When looking at the themes of the show, it’s easy to notice how much it has relations with the past, present, and future. The poverty of the past influences people to try and find a better future for themselves. The present has an emphasis on neo-colonism as we see advanced civilizations expand through funding and technology. For the future, Aina’s ambition to seek independence is a hopeful vision for her people. This is a bit contrast with Gjallarhorn. In essence, they are a military organization who seeks peace but pursuits them with violence means. Some of its core members such as McGillis Fareed, Gaelio Bauduin, Ein Dalton, and among others has their own ideologies. But one thing they seem to all share is strengthening their nation’s own relations and wealth. On the other hand, there’s also Teiwaz, a business conglomerate. Their relationship with Tekkadan also a similarity about family as their representative member forges a pact with Orga. The amount of relationships in this show is really special and something to take by heart. Whether you agree with their goals or ambitions, it’s important to understand why they fight. And this show is pretty damn good at making its point about that.


Produced by Sunrise, the show’s visual quality is a unique piece of work. Michinori Chiba is in charge of the character designs but visually looks a bit different compared to some of Gundam’s previous predecessors. I guess it feels like a fusion of Gundam 00 and Gundam AGE as the characters looks both childish and mature the same time. This is especially true with characters like Mika and Biscuit.
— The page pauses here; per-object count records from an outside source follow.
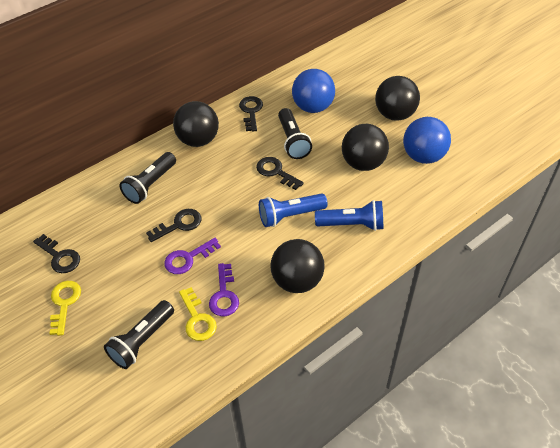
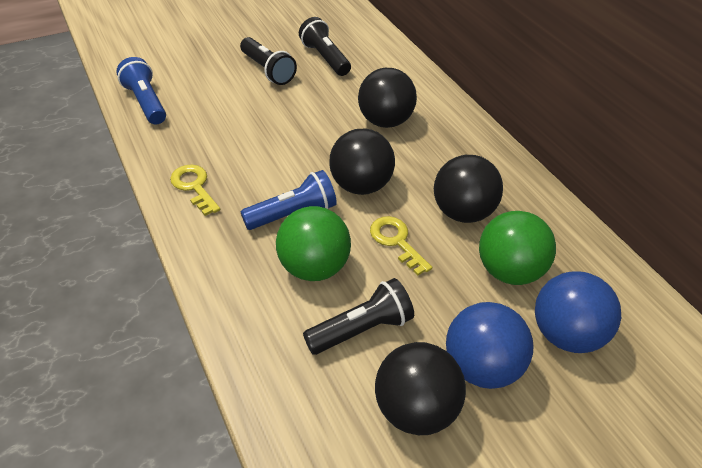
black key: [33,234,80,273] [146,209,202,242] [239,96,263,131] [256,157,304,190] = 4 -> none = 0
green ball: none = 0 -> [276,206,351,281] [479,211,556,285] = 2
purple key: [164,238,221,274] [209,263,239,316] = 2 -> none = 0

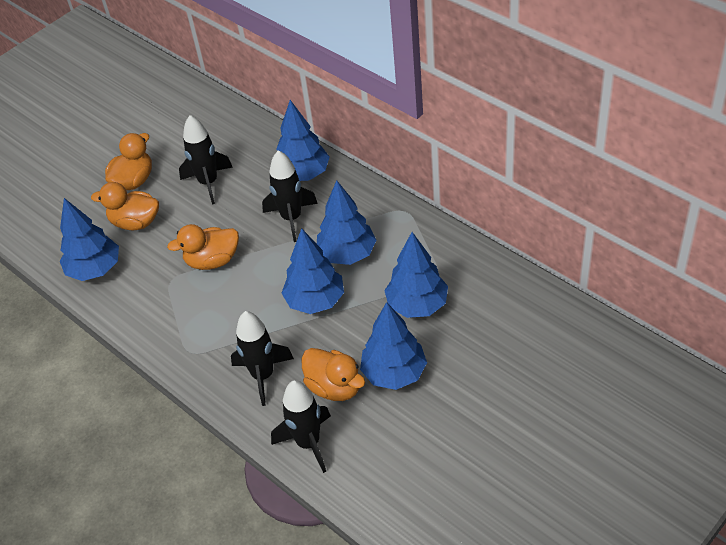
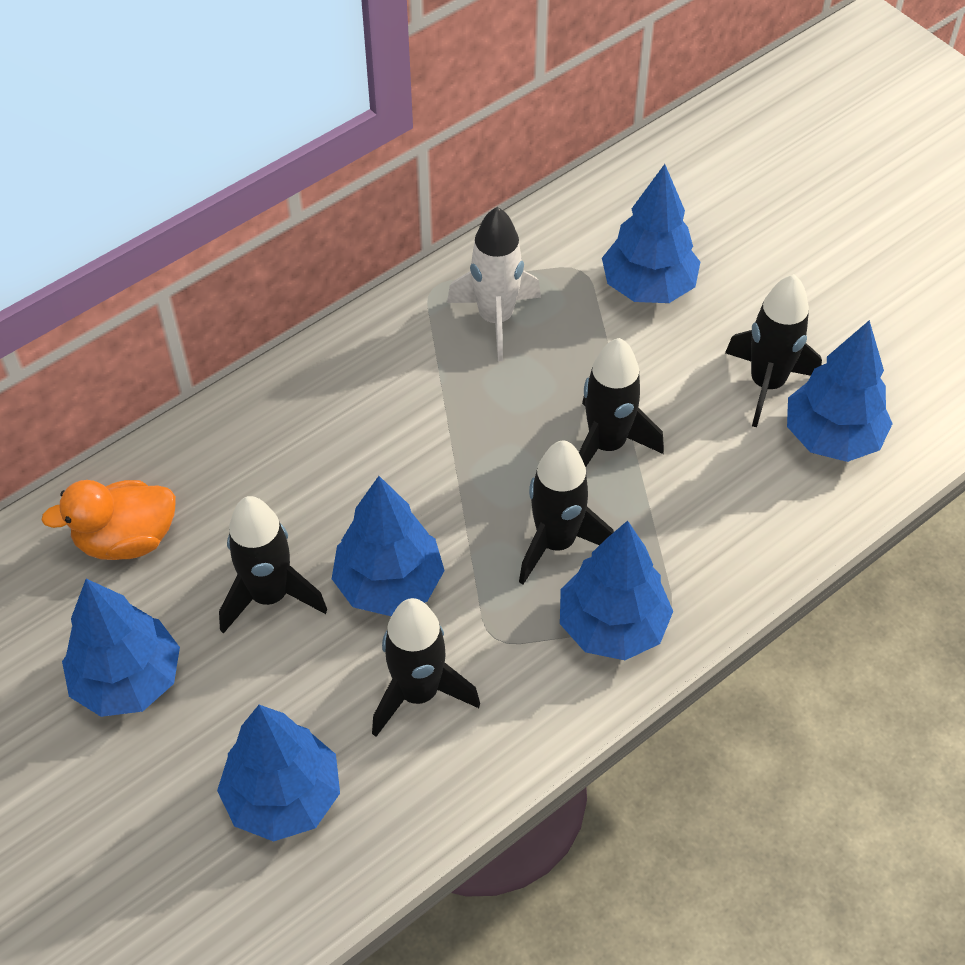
black rocket: [179,115,233,205] [231,311,294,406] [262,150,318,242] [271,380,331,473] = 4 -> [219,496,327,634] [372,598,480,737] [519,440,614,584] [579,338,664,467] [725,274,822,427] = 5
orange duck: [91,182,159,230] [105,133,152,190] [167,224,239,270] [301,348,365,401] = 4 -> [41,480,176,560] = 1
white rocket: none = 0 -> [447,207,541,361] = 1

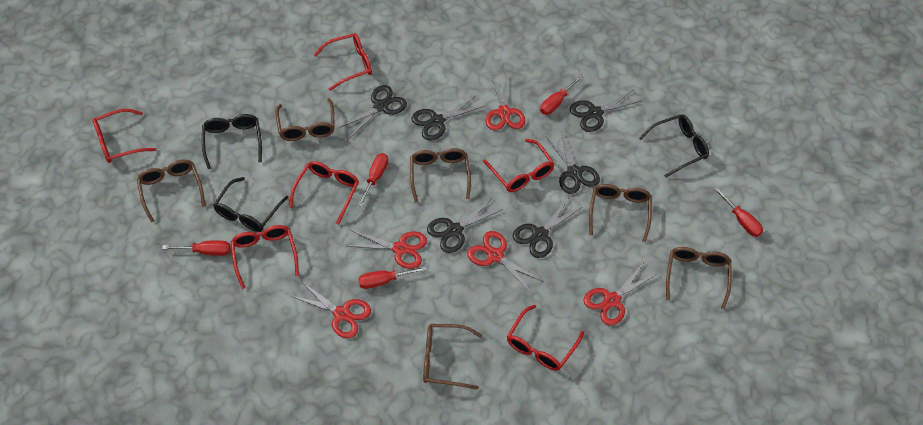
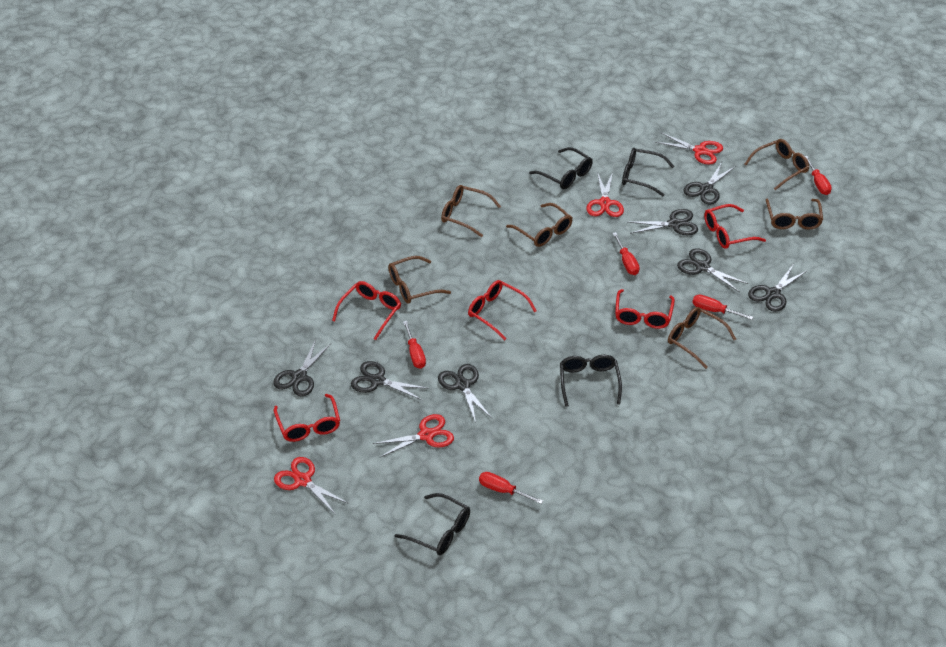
black glasses: [202,114,262,169] [213,177,289,232] [639,115,709,178] = 3 -> [394,493,470,555] [529,147,593,189] [560,355,622,407] [622,148,674,196] = 4
black scissors: [338,85,407,139] [411,96,485,141] [427,198,503,253] [513,197,582,258] [546,131,600,194] [570,90,643,132] = 6 -> [273,340,331,396] [351,361,429,400] [438,364,492,423] [629,209,698,235] [677,248,749,292] [684,162,736,205] [748,265,808,312] = 7
red glasses: [93,109,156,163] [231,225,299,289] [289,161,359,225] [314,33,372,91] [483,139,555,192] [507,305,584,371] = 6 -> [274,394,340,442] [332,281,401,340] [468,280,537,340] [615,289,675,329] [704,204,766,249] = 5
red scissors: [291,281,371,338] [348,230,427,269] [467,231,542,293] [485,75,525,131] [584,262,658,325] = 5 -> [274,457,349,514] [373,414,454,458] [586,172,624,217] [655,133,723,165] = 4

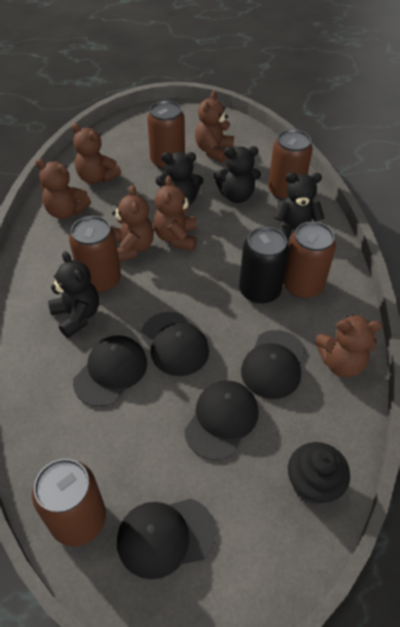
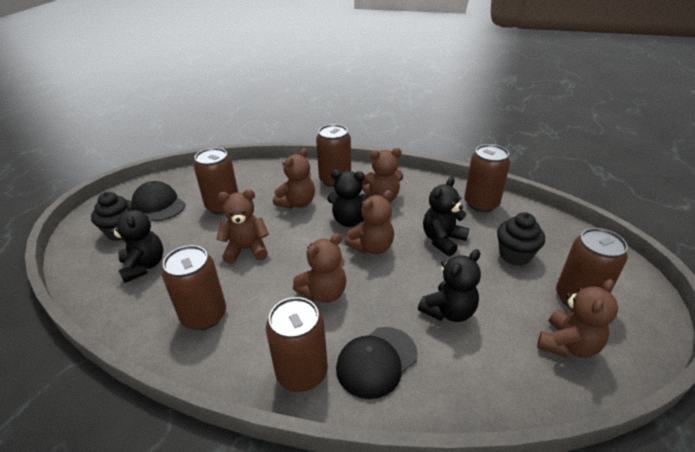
black can: [239,227,289,304] = 1 -> none = 0
black cap: [73,335,147,407] [117,499,216,579] [141,312,209,376] [185,380,258,460] [241,330,306,399] = 5 -> [132,181,185,221] [336,327,418,399] = 2
black cupcake: [288,442,350,505] = 1 -> [91,192,136,241] [497,212,545,266] = 2
brown can: [32,459,106,546] [69,216,121,293] [147,101,185,170] [268,129,313,200] [283,221,336,299] = 5 -> [162,245,226,330] [194,148,238,214] [266,297,328,392] [316,124,351,187] [464,144,510,212] [556,228,628,307] = 6

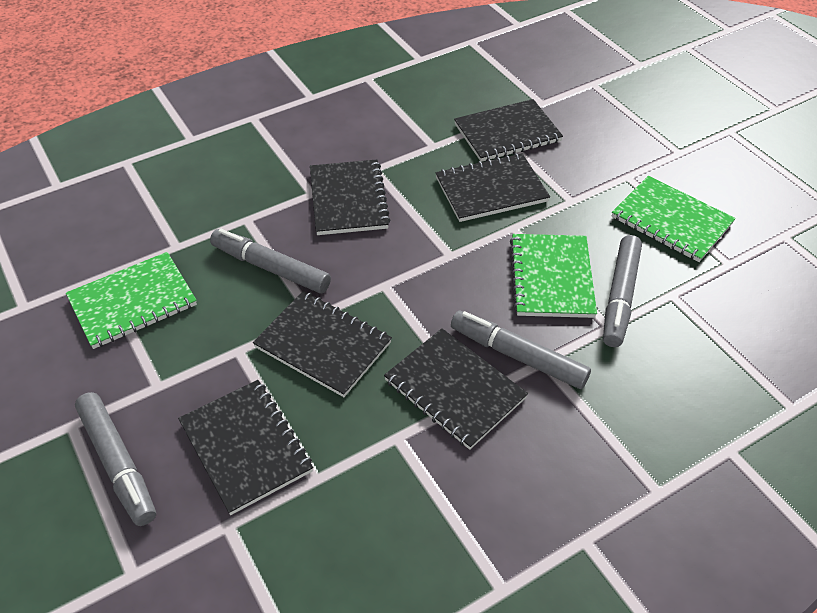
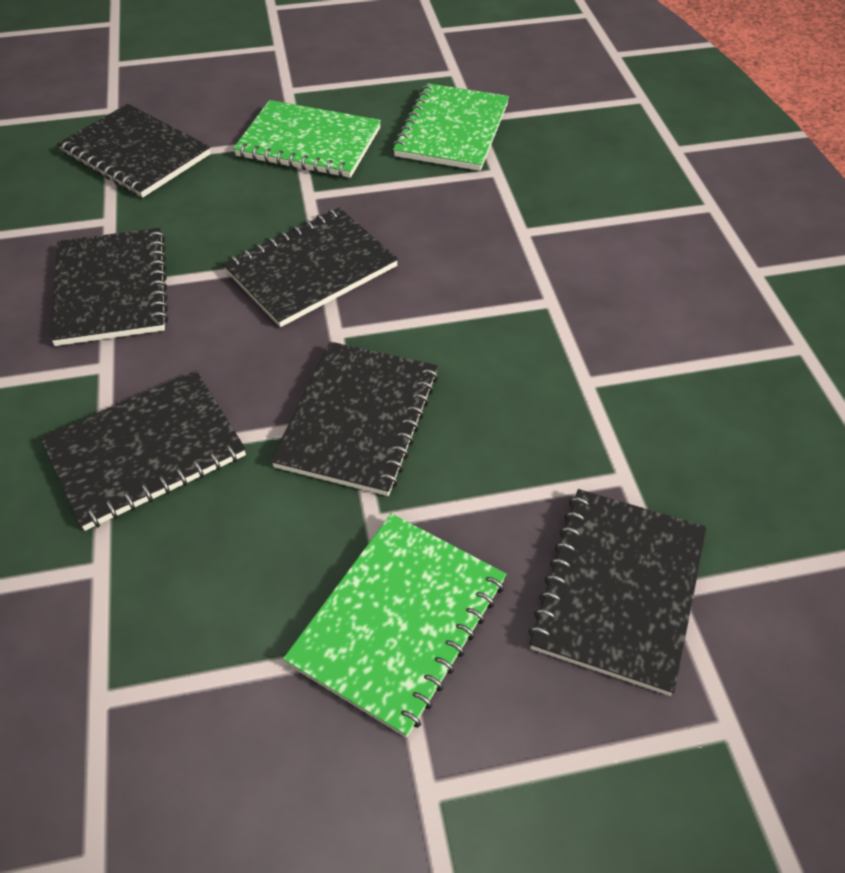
grey marker: [75,392,156,526] [210,229,331,294] [451,311,591,389] [603,235,642,347] = 4 -> none = 0

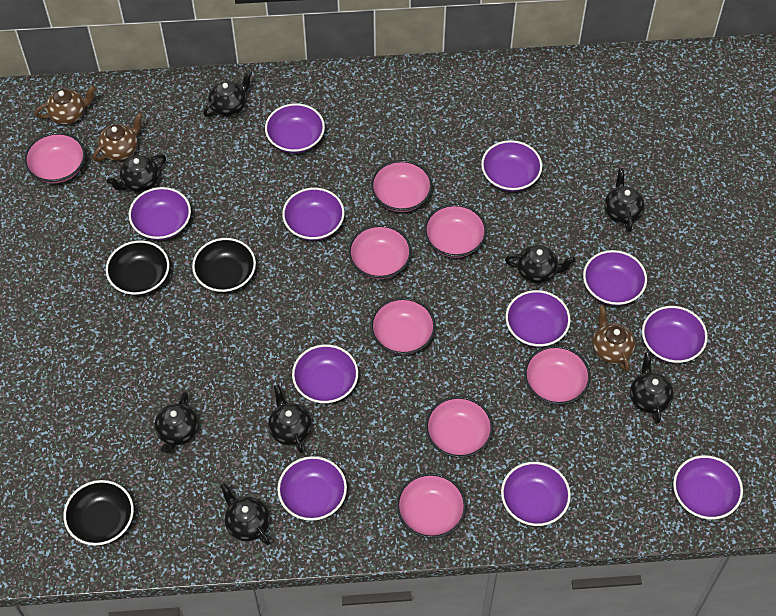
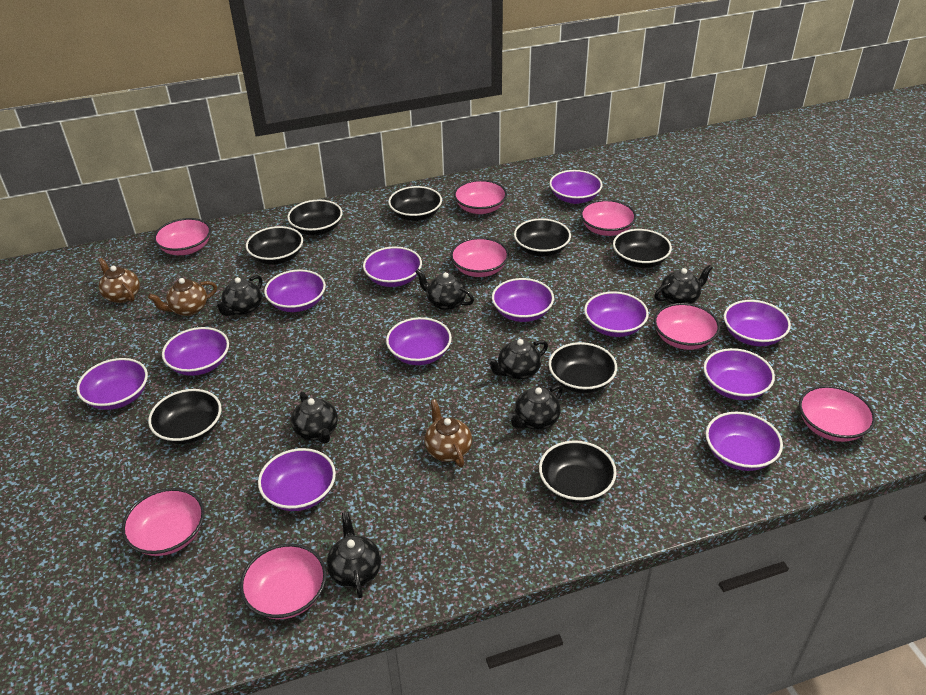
black bowl: [63,480,134,546] [106,240,169,296] [192,238,256,293] = 3 -> [148,389,221,444] [246,226,303,265] [287,200,343,236] [388,186,442,221] [514,218,571,257] [539,441,617,503] [549,342,617,393] [613,229,672,268] = 8
black teapot: [107,154,166,192] [155,392,199,454] [203,70,252,117] [220,483,270,545] [268,385,312,454] [505,245,576,284] [604,168,645,232] [630,352,674,424] = 8 -> [214,275,263,316] [291,392,338,444] [327,512,381,598] [416,269,474,310] [487,339,548,379] [508,385,563,430] [655,265,713,304] = 7
purple bowl: [129,187,191,240] [265,103,325,153] [277,456,347,521] [282,188,344,241] [292,344,358,404] [481,140,542,192] [501,462,571,526] [506,290,571,347] [583,250,647,306] [642,306,708,363] [673,455,743,519] = 11 -> [77,358,148,410] [162,327,229,376] [258,448,336,511] [264,270,326,312] [363,246,422,287] [386,317,452,365] [492,278,554,322] [549,170,602,204] [584,291,649,337] [704,348,775,400] [706,412,783,471] [724,300,791,346] = 12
Orga on the other hand has the look of a mature commander. Aina has more of the look of an aristocrat but can also look like a simple lady when she needs to be. Character visuals aren’t the only thing interesting about the artwork though. The universe of the show has colonies that shows wealth with its rich technology and weapons of war As such, it brings legitimacy to their statuses. From the mysterious Barbados to Teiwaz’s Saisei, everything looks crisp and establishes the studio’s effort to craft them as technological innovations. This is further enhanced by the solid action with a great amount of effort during fight scenes. Be amazed. This is a show that can be will leave strong memories even with its action.

At first, I wasn’t much of a fan of the music or soundtrack. But after watching a good amount of the show, it’s definitely something to take in by heart. Masaru Yokoyama clearly invested a good amount of effort into producing the music for various scenarios in the show. From melancholic moments to intense combat oriented moments waged in space, it has everything that a mecha fan can wish for. The OP song “Raise Your Flag” is also a way that symbolizes the fight for independence especially with its catchy tone and choreography. And finally, voice mannerism is impressive. Characters such as Orga shows their commanding presence while Mika is known for his cold personality.

Iron-Blooded Orphans is definitely a show to invest time in. Whether you’re a veteran or a causal viewer, the experience after watching this show will be memorable for its story, characters, themes, world-building, and powerful action. Characters’ actions all have purpose and the show offers a balanced way to showcase their motivations. I don’t expect everyone to like all the characters as some may find them less likeable than others. Still, this show is not to be underestimated and is a triumphant one at that. Watch it with an open mind and you’ll see why.